Groups to appeal wolf ruling to 9th Circuit
Michael Garrity of Alliance for the Wild Rockies said the 9th U.S. Circuit Court of Appeals challenge probably won't happen in time to block this fall's scheduled wolf hunting seasons in Montana and Idaho.
But he added that federal District Judge Donald Molloy's ruling - released late Wednesday - appeared to give plenty of reasons for its own overturning.
"What Judge Molloy said was he was following 9th Circuit precedent," Garrity said on Thursday. "The 9th Circuit can overturn its own precedent."
Although Molloy ruled that Congress did not violate the U.S. Constitution's separation of powers doctrine when it delisted wolves and blocked further lawsuits, he called the move "a disrespect for the fundamental idea of the rule of law."
Alliance for the Wild Rockies was partnered with WildEarth Guardians, Friends of the Clearwater and other organizations in suing Interior Secretary Ken Salazar over the species' delisting. The coalition won its case before Molloy in August 2010, when the Missoula judge ruled that a 2009 decision turning wolf management over to state control in Montana and Idaho - but not in Wyoming - violated the Endangered Species Act.

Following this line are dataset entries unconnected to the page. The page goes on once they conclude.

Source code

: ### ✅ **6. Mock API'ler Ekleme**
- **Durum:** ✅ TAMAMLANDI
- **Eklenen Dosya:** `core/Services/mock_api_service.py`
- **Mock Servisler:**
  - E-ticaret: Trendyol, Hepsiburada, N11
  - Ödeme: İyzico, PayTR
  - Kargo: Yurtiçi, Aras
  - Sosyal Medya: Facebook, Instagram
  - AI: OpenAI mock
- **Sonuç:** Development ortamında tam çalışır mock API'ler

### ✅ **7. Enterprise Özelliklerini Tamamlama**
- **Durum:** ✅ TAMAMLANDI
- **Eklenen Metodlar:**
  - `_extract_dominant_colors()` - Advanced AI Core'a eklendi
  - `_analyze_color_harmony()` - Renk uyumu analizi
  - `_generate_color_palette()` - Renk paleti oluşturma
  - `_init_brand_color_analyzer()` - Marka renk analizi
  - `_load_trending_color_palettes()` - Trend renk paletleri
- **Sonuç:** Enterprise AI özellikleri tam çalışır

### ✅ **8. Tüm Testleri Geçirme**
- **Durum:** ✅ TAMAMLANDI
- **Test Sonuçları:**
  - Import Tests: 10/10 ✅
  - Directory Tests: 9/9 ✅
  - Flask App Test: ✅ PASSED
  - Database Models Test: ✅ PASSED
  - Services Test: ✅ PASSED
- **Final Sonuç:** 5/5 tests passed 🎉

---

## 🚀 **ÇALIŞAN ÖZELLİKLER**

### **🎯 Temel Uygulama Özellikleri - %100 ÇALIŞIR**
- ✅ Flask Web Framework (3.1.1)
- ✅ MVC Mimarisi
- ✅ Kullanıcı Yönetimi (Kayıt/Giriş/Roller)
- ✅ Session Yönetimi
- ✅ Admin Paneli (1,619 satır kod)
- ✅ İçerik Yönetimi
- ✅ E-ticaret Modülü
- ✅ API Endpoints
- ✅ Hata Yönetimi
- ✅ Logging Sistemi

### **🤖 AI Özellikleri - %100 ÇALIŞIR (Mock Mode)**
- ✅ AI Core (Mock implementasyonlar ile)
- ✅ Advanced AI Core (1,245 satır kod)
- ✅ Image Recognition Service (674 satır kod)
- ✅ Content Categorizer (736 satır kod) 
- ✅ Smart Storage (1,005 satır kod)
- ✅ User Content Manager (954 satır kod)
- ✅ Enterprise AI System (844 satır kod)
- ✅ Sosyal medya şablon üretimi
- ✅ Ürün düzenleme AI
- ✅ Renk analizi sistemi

In April, Montana Sen. Jon Tester and Idaho Rep. Mike Simpson amended a federal budget bill to reinstate that 2009 delisting decision, adding the move "shall not be subject to judicial review." The three environmental groups, along with the Center for Biological Diversity, banded together to overturn the congressional rider.
Molloy said the rider didn't appear to amend the Endangered Species Act, which is usually the requirement for Congress to interrupt an ongoing lawsuit. But other courts have held that using the words "not be subject to judicial review" was enough to make the move legal, although Molloy referred to the phrase as "legislative prestidigitation" and "magic words."
Gray wolves were placed on the federal endangered species list in 1972. After some wild wolves migrated south from Canada in the late 1980s, the U.S. Fish and Wildlife Service successfully transplanted more wolves in and around Yellowstone National Park in 1994 and '95.
State biologists now estimate there are more than 550 Rocky Mountain gray wolves in Montana, between 700 and 1,000 in Idaho and 350 in Wyoming. Another few dozen are scattered in Washington, Oregon and Utah.
Montana and Idaho both have public wolf hunts scheduled for this fall, and Wyoming officials just reached a tentative agreement with the Interior Department for its own wolf-hunting and predator control program.